The output must match the entries below exactly, with pictures removed.

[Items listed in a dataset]
################

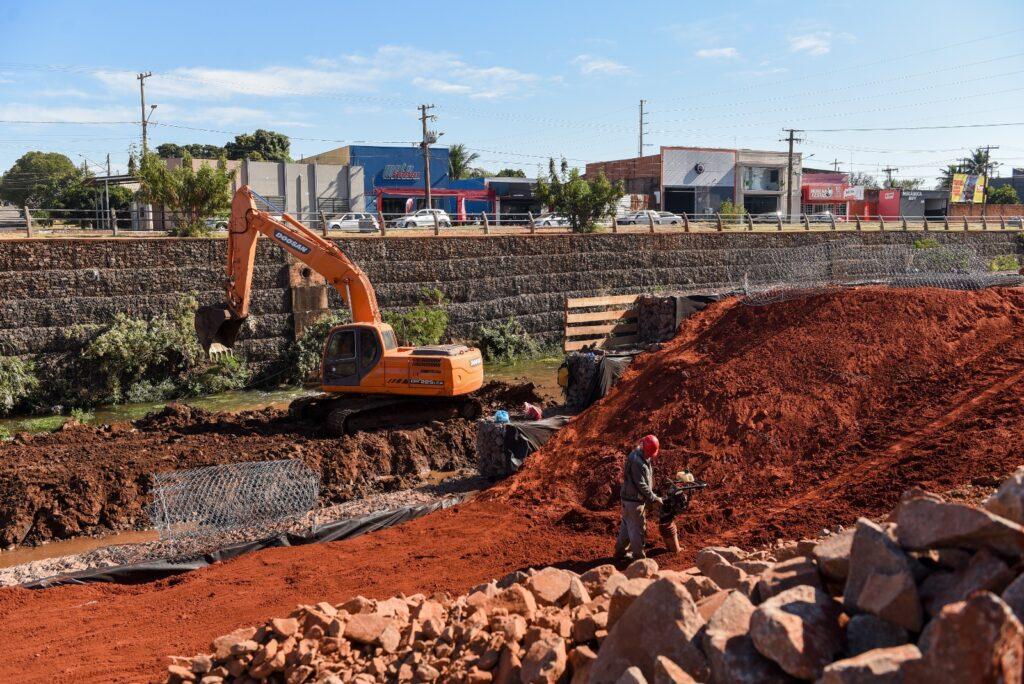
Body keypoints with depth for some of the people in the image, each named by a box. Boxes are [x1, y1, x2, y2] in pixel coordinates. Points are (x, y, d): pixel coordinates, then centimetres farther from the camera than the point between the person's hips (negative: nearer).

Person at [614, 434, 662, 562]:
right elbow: (641, 485, -24)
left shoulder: (644, 457, 6)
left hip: (631, 498, 10)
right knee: (637, 528, 1)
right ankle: (638, 556, 11)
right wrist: (654, 498, -17)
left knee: (627, 525, 19)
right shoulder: (636, 461, -25)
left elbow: (647, 480, 14)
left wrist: (652, 496, 9)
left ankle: (620, 552, 30)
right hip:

################

→ RESPONSE TO THE TASK:
Body keypoints with depth for some of the people in the image, each named by a box. Boxes are [x1, y1, x2, y2] in pixel coordinates. Points are (x, y, d): pixel coordinates, then centimetres farther from the camera than the point between the person's hips (negative: nearer).

Person at [614, 434, 662, 562]:
right elbow: (641, 485, -24)
left shoulder: (644, 457, 6)
left hip: (631, 498, 10)
right knee: (637, 528, 1)
right ankle: (638, 556, 11)
right wrist: (654, 498, -17)
left knee: (627, 525, 19)
right shoulder: (636, 461, -25)
left elbow: (647, 480, 14)
left wrist: (652, 496, 9)
left ankle: (620, 552, 30)
right hip:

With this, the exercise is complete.